Este fue el comportamiento que tuvo Jesús con sus discípulos y sobre el que les hizo caer en la cuenta al final, en la cena de despedida, tras lavarles los pies: “Ustedes me llaman ‘el Maestro’ y ‘el Señor’, y dicen bien, porque lo soy. Pues si yo, el Señor y el Maestro, les he lavado los pies, también ustedes deben lavarse los pies unos a otros. Les he dado ejemplo, para que también ustedes hagan como yo he hecho con ustedes” (Jn 13,13-15).
No es trabajo fácil ni de un día. Los mismos apóstoles, tras más de dos años viendo y escuchando a Cristo, habían discutido por los sitios de preferencia en la misma cena.
Una buena forma de medir el progreso propio en la virtud cristiana, cuando sometemos nuestra conducta a examen por la noche o con motivo de la confesión sacramental o de un retiro espiritual, es vernos a la luz de las bienaventuranzas. Nos sirven para de alguna forma medir el grado de nuestra asimilación de los valores de Cristo: ¿Vivimos tranquilos y agradecidos a Dios por los bienes económicos que tenemos? ¿Nos sentimos responsables de su uso y de ayudar con ellos a los pobres y las obras de caridad? ¿Sufrimos en paz y con paciencia enfermedades y dolores? ¿Aguantamos el dolor y el esfuerzo necesarios en la vida cristiana sin quejas ni protestas? ¿Nos esforzamos por obrar siempre el bien y podrán nuestras obras presentarse como ejemplo de vida cristiana? ¿Nos compadecemos de los que sufren y de los pecadores? ¿Miramos siempre a Dios antes de obrar y para obrar según su voluntad? ¿Perdonamos a los que nos ofenden? ¿Procuramos tener y expresar nuestro deseo sincero del bien a todos, incluso a los enemigos? ¿No perdemos la paz y aun interiormente nos alegramos cuando se nos critica o persigue o calumnia por obrar de cualquier modo según el evangelio? ¿Es Cristo en la cruz la inspiración de nuestros actos? ¿Estamos alegres y contentos cuando nos persiguen y calumnian, porque sabemos que nuestra recompensa está en el cielo.

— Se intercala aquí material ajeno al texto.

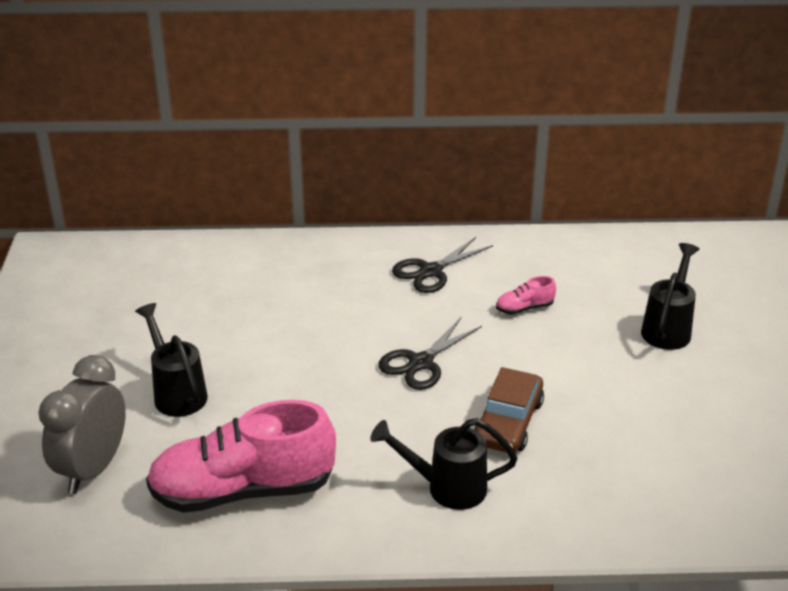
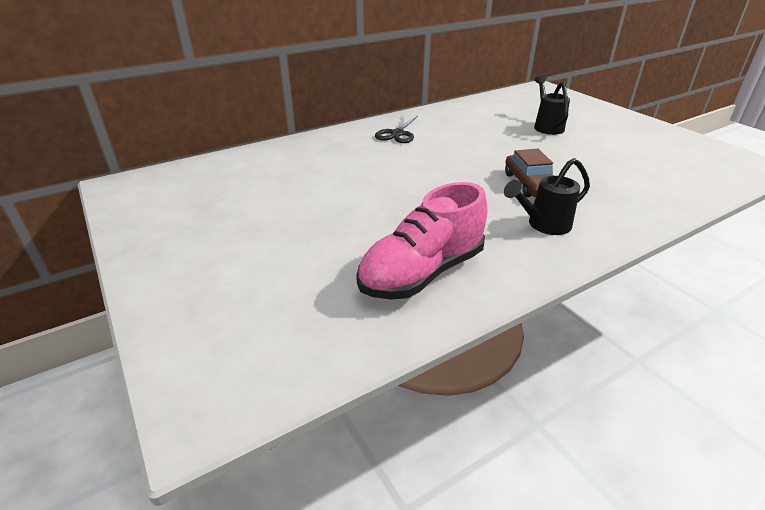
camera: 30 degrees left, 0 degrees up
(92, 469) = (290, 302): grey clock -> none
(176, 392) = (305, 233): black watering can -> none
(420, 363) = (446, 173): black scissors -> none
(524, 308) = (468, 136): pink shoe -> none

Lo vi hace tiempo en la TV. Un hombre de edad madura con cáncer: tras la radioterapia y quimioterapia, le había afectado al brazo y estaba en peligro de su amputación. Pero se mantenía en pie, con ánimo, haciendo una vida de lo más normal dentro de sus posibilidades; paseaba, visitaba a los amigos, fungía de lector en eucaristías de su parroquia. No creaba desaliento ni tristeza en derredor, sino paz, vida y hasta alegría. ¿Su secreto? Lo decía él: Dios. La misma enfermedad le ha servido para conocer y gozar más de Dios.
Que el evangelio de hoy no sea letra muerta, sino palabra viva en nuestros corazones, objeto de nuestras oraciones, de nuestra evaluación como cristianos, de nuestros esfuerzos por ser mejores, por ser “pueblo pobre y humilde”.